Do emaranhado de chapas de ferro e outras sucatas, o artista plástico Leandro Gabriel, de 43 anos, garimpa a matéria-prima para elaborar peças enigmáticas. Para ele, a arte serve para indagar e questionar a realidade. Foi pensando nisso que ele escolheu, há cinco anos, um espaço debaixo de um viaduto no Barreiro para abrigar o seu ateliê. “A ideia é sociabilizar a arte, principalmente para pessoas que não têm o costume ou nunca frequentaram uma exposição”, diz.

 

Transformação é a palavra-chave. Até porque foi ela que motivou sua ida para um lugar que era sinônimo de atividades ilícitas. “Hoje os comerciantes me agradecem por ter vindo para cá”, diz. De fato, a realidade do número 55 da avenida Olinto Meireles, no Barreiro, mudou para melhor.

 

Mas, até alcançar esse patamar, Leandro teve de suar a camisa: “Competência apenas não basta para vencer no mundo da arte. É preciso ter muita força de vontade.” Formado pela Escola Guignard, nascido e criado no Barreiro, o artista teve de aprender a se virar para arcar com os custos e com os materiais necessários para aperfeiçoar o ofício. Foi aí que surgiu a ideia de lidar com objetos que eram descartados e com potencial de serem reaproveitados. “Há 23 anos, quando iniciei na profissão, a reciclagem não tinha a dimensão que tem hoje.”

 

Leandro trabalha com chapas de ferro e estruturas de tubo: “O material permite fazer o que eu quero”
 
 

Com o tempo, ele aprendeu a extrair do ferro a delicadeza e a beleza que necessitava para erguer suas obras. “Trabalho com chapas de ferro e, dependendo do tamanho da peça, com estruturas de tubo.
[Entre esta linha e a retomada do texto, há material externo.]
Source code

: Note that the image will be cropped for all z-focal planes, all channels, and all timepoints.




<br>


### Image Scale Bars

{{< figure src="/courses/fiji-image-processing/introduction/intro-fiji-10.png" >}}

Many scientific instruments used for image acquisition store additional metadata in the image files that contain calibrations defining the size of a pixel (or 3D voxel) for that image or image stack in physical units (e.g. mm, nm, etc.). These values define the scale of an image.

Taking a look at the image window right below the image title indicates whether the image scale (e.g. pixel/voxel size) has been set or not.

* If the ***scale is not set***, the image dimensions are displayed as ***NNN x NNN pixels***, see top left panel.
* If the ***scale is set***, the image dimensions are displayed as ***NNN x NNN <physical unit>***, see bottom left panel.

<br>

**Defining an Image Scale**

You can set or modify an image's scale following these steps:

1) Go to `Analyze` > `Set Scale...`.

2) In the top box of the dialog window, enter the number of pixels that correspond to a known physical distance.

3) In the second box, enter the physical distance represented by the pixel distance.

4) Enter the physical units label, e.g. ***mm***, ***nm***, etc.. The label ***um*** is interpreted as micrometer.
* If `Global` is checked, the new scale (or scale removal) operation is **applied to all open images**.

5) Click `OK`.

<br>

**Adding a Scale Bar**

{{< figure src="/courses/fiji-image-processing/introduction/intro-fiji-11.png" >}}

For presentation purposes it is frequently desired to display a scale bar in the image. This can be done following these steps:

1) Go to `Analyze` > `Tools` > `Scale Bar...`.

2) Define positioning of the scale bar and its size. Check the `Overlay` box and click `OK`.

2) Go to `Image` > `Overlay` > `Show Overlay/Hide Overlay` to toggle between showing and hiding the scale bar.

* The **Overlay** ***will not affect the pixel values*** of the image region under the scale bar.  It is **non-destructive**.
Este material permite fazer tudo o que eu quero, pois é maleável”, diz.

 

Alguns de seus trabalhos podem ser conferidos em BH, como as peças que estão em frente ao Ponteio Lar Shopping, na BR-356; na PUC Minas, campus Barreiro, e no Parque da Serra do Rola Moça. Há também trabalhos no Museu de Arte Contemporânea de Brasília e em Paraty.

 

É inevitável as comparações em relação aos seus trabalhos. Seriam árvores, cactos ou espermatozoides gigantes? O artista garante que nenhuma de suas obras representa algo específico. “Depende do olhar de quem vê”, diz. Ele torce para que o ano de 2013 fique marcado pela valorização de seus trabalhos em Miami, na Flórida (EUA). Desde o início de dezembro, está com uma mostra de suas peças na galeria One of a Kind. Ele espera ainda que o projeto Escultórias (que une contação de histórias com esculturas), do qual faz parte, se consolide, proporcionando a alunos de escolas públicas um contato maior com o mundo das artes e da arte de transformar objetos.